Problem description: Repeat every entry word for word, but leave the images out of your copy.

(Items listed in a dataset)
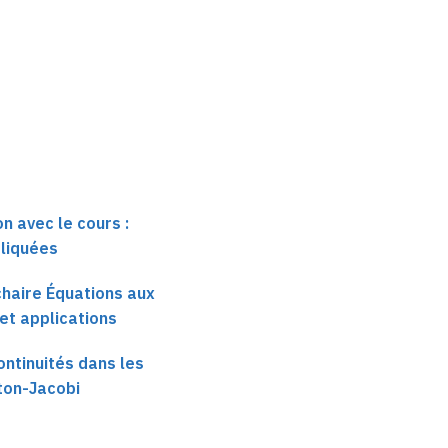
équations de
équations de
Hamilton-Jacobi (11)
Hamilton-Jacobi (12)
n avec le cours :
liquées
 chaire Équations aux
 et applications
ontinuités dans les
ton-Jacobi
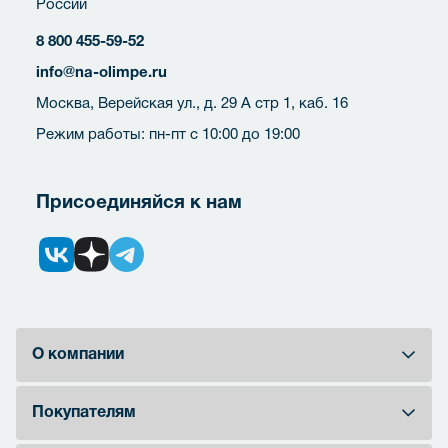
России
8 800 455-59-52
info@na-olimpe.ru
Москва, Верейская ул., д. 29 А стр 1, каб. 16
Режим работы: пн-пт с 10:00 до 19:00
Присоединяйся к нам
О компании
Покупателям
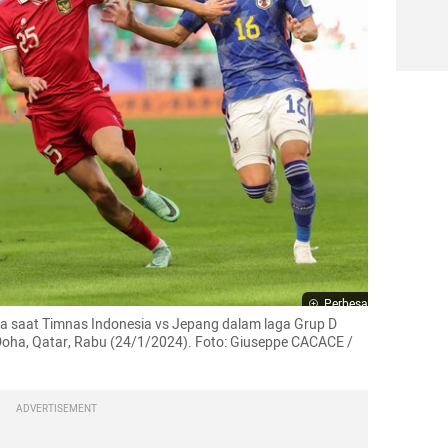
Perbesar
a saat Timnas Indonesia vs Jepang dalam laga Grup D 
Doha, Qatar, Rabu (24/1/2024). Foto: Giuseppe CACACE / 
ADVERTISEMENT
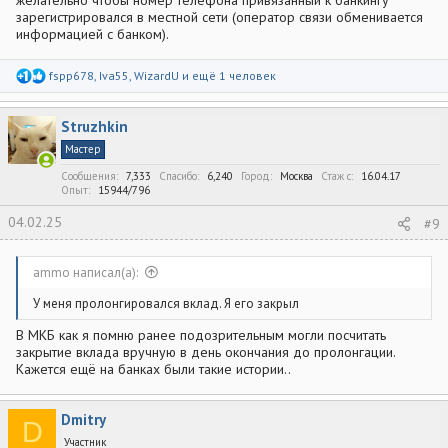
зарегистрировался в местной сети (оператор связи обменивается
информацией с банком).
Р
fspp678
,
Iva55
,
WizardU
и ещё 1 человек
е
а
к
Struzhkin
ц
и
Мастер
и
:
Сообщения
7,333
Спасибо
6,240
Город
Москва
Стаж c
16.04.17
Опыт
15944/796
04.02.25
#9
ammo написал(а):
У меня пролонгировался вклад. Я его закрыл
В МКБ как я помню ранее подозрительным могли посчитать
закрытие вклада вручную в день окончания до пролонгации.
Кажется ещё на банках были такие истории..
Dmitry
D
Участник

Task response:
équations de
équations de
Hamilton-Jacobi (11)
Hamilton-Jacobi (12)
n avec le cours :
liquées
 chaire Équations aux
 et applications
ontinuités dans les
ton-Jacobi
России
8 800 455-59-52
info@na-olimpe.ru
Москва, Верейская ул., д. 29 А стр 1, каб. 16
Режим работы: пн-пт с 10:00 до 19:00
Присоединяйся к нам
О компании
Покупателям
Perbesar
a saat Timnas Indonesia vs Jepang dalam laga Grup D 
Doha, Qatar, Rabu (24/1/2024). Foto: Giuseppe CACACE / 
ADVERTISEMENT
зарегистрировался в местной сети (оператор связи обменивается
информацией с банком).
Р
fspp678
,
Iva55
,
WizardU
и ещё 1 человек
е
а
к
Struzhkin
ц
и
Мастер
и
:
Сообщения
7,333
Спасибо
6,240
Город
Москва
Стаж c
16.04.17
Опыт
15944/796
04.02.25
#9
ammo написал(а):
У меня пролонгировался вклад. Я его закрыл
В МКБ как я помню ранее подозрительным могли посчитать
закрытие вклада вручную в день окончания до пролонгации.
Кажется ещё на банках были такие истории..
Dmitry
D
Участник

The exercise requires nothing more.